## User Defined Functions (UDFs) in PySpark
**Overview** User Defined Functions (UDFs) in PySpark allow the application of plain Python functions to rows in a DataFrame, similar to mapping or applying functions in Pandas. Due to the strongly typed nature of PySpark, UDFs require specifying output types, akin to when creating a DataFrame from a list.
**Using UDFs:**
- Importing UDF Module: Start by importing the udf function from PySpark SQL functions.
- **Defining a Simple Function:**
    - Example: Define a simple square function that returns the square of a number.
- **Creating a UDF:**
    - Wrap the function using a lambda to handle data.
    - Specify the return type with PySpark SQL types (e.g., `IntegerType`).
    - Assign the UDF to a variable (`square_udf_int`) for reuse.

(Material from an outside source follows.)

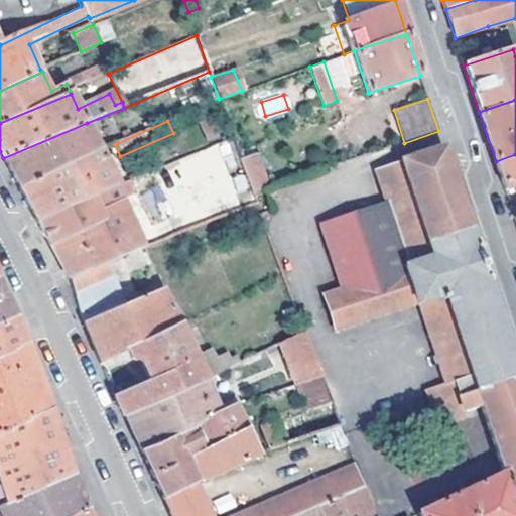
[(87,123),(3,158),(19,187),(100,150),(87,123)]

## Example Implementation:
1. **Square Function UDF:**
- Define a square function.
- Convert it to a UDF implementing an integer output type.
- Use this function to transform scores in a DataFrame, resulting in a new column with squared values.
2. **Handling Complex Data Types (Dates):**
- Dates are stored as a string with time components.
- Use split functions on a string (e.g., separating dates by commas into an array).
- Define a UDF with a return type of a list of strings.
- Apply the UDF to split date strings, producing a structured date list.

## Working with UDFs in PySpark:
- **Explode Functionality:**
- Import and use `explode` to manage list structures, transforming a column of lists into individual rows.
- Use `withColumn` to create a new column for each element in the exploded date list structure.
- This creates rows for each check-in date while maintaining the original business ID.

## Practical Example:
- Define a DataFrame column.
- Apply UDFs to transform the data type from strings to lists.
- Use explode to iterate and create individual entries for transformed lists.
- Validate outputs ensuring the transformation matches expected data structures.

The exercise embodies using UDFs to manage and transform data types not natively supported or easily manageable in traditional SQL-type operations within PySpark.